Monday, 5 March 2018

Meanwhile...

"Ivar caught fire, like most Aenean youth. His military training, hitherto incidental, became nearly the whole. But he never got off the planet, and his drills ended when Imperial warcraft hove into the skies."
-Poul Anderson, The Day Of Their Return IN Anderson, Captain Flandry: Defender Of The Terran Empire (Riverdale, NY, 2010), pp. 74-238 AT 4, p. 104.

We knew that Dominic Flandry had defeated the Aenean Rebellion. Now we are told how that Rebellion felt to people on Aeneas. It is always possible to revisit a historical period and learn more about it.

Later in the Technic History:

we had known that Emperor Josip was corrupt but now we learn how the Imperial corruption alienated Erik Magnusson so that his loyalty shifted to Merseia;

we also learn about the earlier history of the Zacharians and of Dakotia - previously unknown to us, they had always been part of the History.

4 comments:

paulshackley2017@gmail.com said...

Kaor, Paul!

That very same sternness and righteousness of Erik Magnusson COULD have made him, if anything, more loyal to the Empire. Magnusson pere could have reflected that Emperors, like presidents and prime ministers, come and go. So Josip's could have been a much better Emperor. PREFERABLY, a Wang Dynasty Emperor.

Josip III was a corrupt Emperor, but his very weakness and stupidity would tend to lessen the harm he might otherwise have done. Esp. when his mother the Empress Dowager was alive, to keep him on a reasonably short leash. I think the most harmful single thing Josip did was refusing to marry and have children, to provide heirs for an indisputably legitimate sucscession for the throne.

Sean

paulshackley2017@gmail.com said...

Again, I made a maddening mistake! I meant to write "Josip could have been SUCCEEDED by a much better Emperor" in the next to last sentence of the first paragraph of my first comment here. Darn!!!

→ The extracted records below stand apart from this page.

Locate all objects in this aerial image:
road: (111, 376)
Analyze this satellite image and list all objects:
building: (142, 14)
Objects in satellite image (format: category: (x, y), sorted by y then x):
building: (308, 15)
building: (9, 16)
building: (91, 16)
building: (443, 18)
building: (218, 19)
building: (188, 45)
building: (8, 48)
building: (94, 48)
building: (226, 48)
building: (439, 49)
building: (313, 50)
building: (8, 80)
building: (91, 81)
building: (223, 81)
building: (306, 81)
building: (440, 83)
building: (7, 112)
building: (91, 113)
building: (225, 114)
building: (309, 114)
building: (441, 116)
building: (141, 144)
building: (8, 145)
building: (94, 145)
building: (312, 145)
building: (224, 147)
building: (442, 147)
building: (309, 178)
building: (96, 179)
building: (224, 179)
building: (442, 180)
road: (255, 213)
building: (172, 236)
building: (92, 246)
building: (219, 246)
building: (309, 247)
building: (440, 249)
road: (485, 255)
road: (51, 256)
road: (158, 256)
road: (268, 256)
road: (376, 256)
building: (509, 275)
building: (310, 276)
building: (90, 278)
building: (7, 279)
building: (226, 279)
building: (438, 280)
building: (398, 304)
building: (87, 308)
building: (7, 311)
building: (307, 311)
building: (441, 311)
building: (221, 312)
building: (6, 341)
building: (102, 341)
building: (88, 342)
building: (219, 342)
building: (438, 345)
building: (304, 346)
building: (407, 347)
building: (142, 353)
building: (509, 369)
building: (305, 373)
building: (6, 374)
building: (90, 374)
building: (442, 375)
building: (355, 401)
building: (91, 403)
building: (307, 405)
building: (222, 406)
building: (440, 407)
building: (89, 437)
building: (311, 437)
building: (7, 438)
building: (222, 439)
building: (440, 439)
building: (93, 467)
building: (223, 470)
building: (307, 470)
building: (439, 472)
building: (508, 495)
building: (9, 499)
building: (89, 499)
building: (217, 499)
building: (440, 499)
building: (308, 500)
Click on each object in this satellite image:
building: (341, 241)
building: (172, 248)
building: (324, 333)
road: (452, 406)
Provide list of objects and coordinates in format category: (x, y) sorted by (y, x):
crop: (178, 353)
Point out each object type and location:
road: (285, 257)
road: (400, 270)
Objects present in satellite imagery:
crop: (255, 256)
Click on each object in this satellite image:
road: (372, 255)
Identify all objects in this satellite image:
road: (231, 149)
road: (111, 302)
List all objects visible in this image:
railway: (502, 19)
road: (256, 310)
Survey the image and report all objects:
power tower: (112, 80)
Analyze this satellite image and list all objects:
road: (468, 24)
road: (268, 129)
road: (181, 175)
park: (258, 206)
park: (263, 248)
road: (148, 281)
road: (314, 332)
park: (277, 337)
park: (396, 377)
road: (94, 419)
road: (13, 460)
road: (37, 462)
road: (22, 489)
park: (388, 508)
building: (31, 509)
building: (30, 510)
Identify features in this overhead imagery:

I do think it's necessary sometimes to be "dreadfully serious and constructive" to prevent misunderstanding.

Sean

S.M. Stirling said...

It's interesting that the Empire has cloning technology but doesn't use it. That would make a hereditary succession much less of a genetic lottery. You could guarantee that the monarch would be intelligent and forceful; those aspects of personality are largely inherited. How you use them depends on "nurture" of course, but that could be roughly controlled.

Sean M. Brooks said...

Dear Mr. Stirling,

But regenerating of damaged or lost limbs and organs was known, as can be seen in both "The Problem of Pain," and ENSIGN FLANDRY. Recall how Cmdr. Abrams explained to Dwyr the Hook how his own superiors had lied to him about it being impossible to heal his war wounds. Abrams said the DNA pattern in undamaged parts of Dwyr's body would be used to regenerate/clone lost tissue, limbs, organs, etc. Dwyr's outrage at how he had been lied to was why he defected to the Empire.

Chapter 1 of THE GAME OF EMPIRE shows us a Navy rating with a new, cloned arm, replacing the arm he lost in battle. So cloning was known and used in the Empire. But I agree Anderson could have made more use of it, such as in both preserving the Imperial succession and making sure the cloned sons of Emperors were reasonably intelligent and able men.

I would put down this rather minimal use of cloning in Anderson's Technic series largely to it being still a very hypothetical technology, until he wrote A STONE IN HEAVEN. We do see Edwin Cairncross in that book deciding that he would clone himself if he succeeded in making himself Emperor.

I think it would be very interesting if an SF writer did take a really deep look into what it might be like if cloning was used to ensure a succession of able leaders. I can imagine both good and and possibilities!